I forgive myself that I have accepted and allowed myself to believe that I don’t have anything to write about tonight, within this I forgive myself for wanting to skip just today, in this, I see/realize and understand giving into the excuse of ‘No topics to write about’ can become a really good excuse. In self-commitment to write daily, excuses are not acceptable. Because once excuses are accepted then basically any little thing can be an excuse, as the mind will find an excuse. Anyways.
Recently I have started a yoga class, this is pretty cool, the only strange thing is during the whole hour, some total bullshit new-age chanting is going on, kind of weird to listen to spiritual chants again. Long before desteni, I was an addict to those music, specifically that singer was one of my favorite kirtan rock stars if you will, famously known as “Krishna Das”. And now listening to him is like too much love and light, can’t stand it. But my teacher is all excited about yoga and potential enlightenment someday. I didn’t get into much discussion with her about the whole love/light thing, I suppose at some point I will, slowly introduce some common sense.
Apparently she grew up in communist china without any beliefs in GOD whatsoever, and now after years walking the love and light thing she is into beliefs and Gods. I am there for a purpose so don’t’ want to ‘rock the boat’ yet. May be at the end of the course, I will ask her to investigate desteni, but during the course I will have to establish some communication/connection. I mentioned to her very clearly, I am not interested in love-light/enlightenment bullshit, I am here to do some physical yoga, physical body movements, that’s about it. At the end of the class, we have to chant “OM” 3 times, which I didn’t mind, I mean went with the flow. I recall the days when chanting such mantra was pure magic, believing that sound to be some divine/sacred bullshit.
Thanks desteni, all that love/light bullshit has fallen away. But I do understand it won’t be easy for my teacher to just drop everything and embrace what I stand for, at least she will get to hear there is “something else”, that is far more real than LOVE and LIGHT. Anyways.
I have to carefully introduce/discuss desteni message with her. At the moment, she might just listen because I am her money-paying student, so that wont’ work, have to wait till the end of the course to discuss these. I remember when I was into love/light nobody could tell me I am in the wrong path, I mean I was pretty damn sure and had so much faith in the bullshit new-age stuff, in fact anything and everything new-age seemed magical. Now they appear like mind-altering drugs, new-age even smell like sewage to me.
I forgive myself that I have accepted and allowed myself to go on the offense when I see/meet new-age folks, within this I forgive myself for not seeing/realizing going on the attack against them won’t take us anywhere, therefore I will wait till the right moment and slowly start discussing common sense stuff, because I realize its not easy to hear common sense from an ascended high-energy, high-ego state. Also I see there is no point in creating conflict about this. I mean it is her process, she has to walk and realize the absurdity of love and light. Common sense cannot be forced upon.
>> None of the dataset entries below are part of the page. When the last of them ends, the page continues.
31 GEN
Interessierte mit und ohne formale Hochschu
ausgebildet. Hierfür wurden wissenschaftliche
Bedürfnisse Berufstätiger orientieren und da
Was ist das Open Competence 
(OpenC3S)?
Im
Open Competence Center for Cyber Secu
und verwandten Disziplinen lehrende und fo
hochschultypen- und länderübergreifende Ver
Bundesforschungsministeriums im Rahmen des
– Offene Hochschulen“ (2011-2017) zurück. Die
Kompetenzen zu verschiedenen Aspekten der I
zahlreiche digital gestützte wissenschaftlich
I forgive myself that I have accepted and allowed myself to desire to make a mockery of love and light folks, as if I want to ridicule them, sort of humiliate them for wanting/desiring love-light/enlightenment bullshit. In this I see/realize such approach will not be heeded, and I will only get a wall of defense, instead I direct myself to slowly in time discuss common sense stuff in manner that she will likely to listen.
When and as I see myself desiring conflict with love and light new-age folks, I stop, I breathe, because I see/realize it is not going to get us anywhere.
When and as I see myself desiring to insult or make jokes about love and light shit, I stop, I breathe, because I see/realize that I cannot really assist them if I put them on the defense from the get go.
At the moment, I see/realize that I am going there for physical yoga practice, so I will stick to that for now, when and as a chance come, I will speak about desteni/common-sense stuff. I will not seek to be confrontational about this as I have done in the past.
After all, I was once a Yogi wannabe newage junkie, so I must show some tolerance.